- Bir fırtınada kaptan, rüzgara söz geçiremiyorum diye gemiyi bırakır mı?
- Malın mülkün kişisel bir hak olduğu, her şeyin parayla ölçüldüğü bir yerde toplumsal adalet ve rahatlık hiçbir zaman gerçekleşemez.
- İşte bütün bunlar beni kesin olarak şu inanca götürdü ki, mülk sahipliğini oradan kaldırmak memleketin zenginliğini eşit ve doğrulukla dağıtabilmenin ve insanlığı mutluluğa kavuşturmanın biricik yoludur. Mülkiyet hakkı toplumsal yapının temeli oldukça, en kalabalık ve en işe yarar sınıf yoksulluk,açlık, umutsuzluk içinde yaşayacaktır.

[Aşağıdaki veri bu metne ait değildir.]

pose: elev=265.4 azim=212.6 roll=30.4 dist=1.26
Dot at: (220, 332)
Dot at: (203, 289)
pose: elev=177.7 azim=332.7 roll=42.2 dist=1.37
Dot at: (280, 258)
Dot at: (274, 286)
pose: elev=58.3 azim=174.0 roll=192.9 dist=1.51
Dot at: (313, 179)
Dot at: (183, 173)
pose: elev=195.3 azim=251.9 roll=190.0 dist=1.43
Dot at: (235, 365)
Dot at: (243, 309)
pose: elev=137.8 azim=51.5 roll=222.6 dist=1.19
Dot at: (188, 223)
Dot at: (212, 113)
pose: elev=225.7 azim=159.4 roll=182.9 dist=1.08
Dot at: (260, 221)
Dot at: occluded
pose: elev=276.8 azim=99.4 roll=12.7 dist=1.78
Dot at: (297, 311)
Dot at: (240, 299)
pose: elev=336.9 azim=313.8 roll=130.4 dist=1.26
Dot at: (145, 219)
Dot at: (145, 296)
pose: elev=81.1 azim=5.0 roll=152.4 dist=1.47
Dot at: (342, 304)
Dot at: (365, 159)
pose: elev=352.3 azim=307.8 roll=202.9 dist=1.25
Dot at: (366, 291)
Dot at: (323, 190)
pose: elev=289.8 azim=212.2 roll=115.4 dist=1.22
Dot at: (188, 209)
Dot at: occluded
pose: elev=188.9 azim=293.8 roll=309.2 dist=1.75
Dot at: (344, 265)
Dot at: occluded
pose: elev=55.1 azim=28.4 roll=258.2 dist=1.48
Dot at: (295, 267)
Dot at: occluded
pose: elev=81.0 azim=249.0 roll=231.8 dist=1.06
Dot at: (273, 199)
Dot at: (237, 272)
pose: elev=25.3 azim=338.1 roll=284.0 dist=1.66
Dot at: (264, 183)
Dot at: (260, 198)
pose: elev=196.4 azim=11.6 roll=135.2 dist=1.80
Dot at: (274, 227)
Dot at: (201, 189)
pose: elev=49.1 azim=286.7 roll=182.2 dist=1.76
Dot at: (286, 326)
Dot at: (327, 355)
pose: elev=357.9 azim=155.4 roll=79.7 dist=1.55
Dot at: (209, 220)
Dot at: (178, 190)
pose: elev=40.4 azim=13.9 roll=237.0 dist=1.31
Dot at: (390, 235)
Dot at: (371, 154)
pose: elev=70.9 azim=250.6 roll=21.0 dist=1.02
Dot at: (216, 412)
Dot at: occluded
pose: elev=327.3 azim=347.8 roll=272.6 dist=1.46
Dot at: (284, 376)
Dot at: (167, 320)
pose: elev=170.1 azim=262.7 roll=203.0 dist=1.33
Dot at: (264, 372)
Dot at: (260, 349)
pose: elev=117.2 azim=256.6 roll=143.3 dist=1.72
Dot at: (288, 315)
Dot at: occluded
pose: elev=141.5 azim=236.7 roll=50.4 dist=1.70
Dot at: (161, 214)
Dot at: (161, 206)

- Herkes bilir ki, bütün canlı varlıklarda açgözlülüğün nedeni ya korku ya da yoksulluktur. İnsanda ise, bazen yalnız kendini beğenmişlikten gelir açgözlülük. Çünkü faydasız ve boş şeyleri gösterişlerle ortaya serip, başkalarından üstün geçinmeyi şanlı bir iş sayar insanlar.
- Kralların şanlı egemenliği altında, adalet dediğimiz ya metelik etmeyen aşağılık bir şeydir ya da iki çeşit adalet vardır yeryüzünde: Biri yaya giden , yerlerde sürünen, sağa sola sapmasın diye birçok bağlarla sıkı sıkı bağlanan yoksul halka uygun zavallı bir adalet; öteki de canının istediğini yapanlara yasalarla sınırlanmayanlara, yüksek mevkide olanlara uygun, pek şahane bir adalet.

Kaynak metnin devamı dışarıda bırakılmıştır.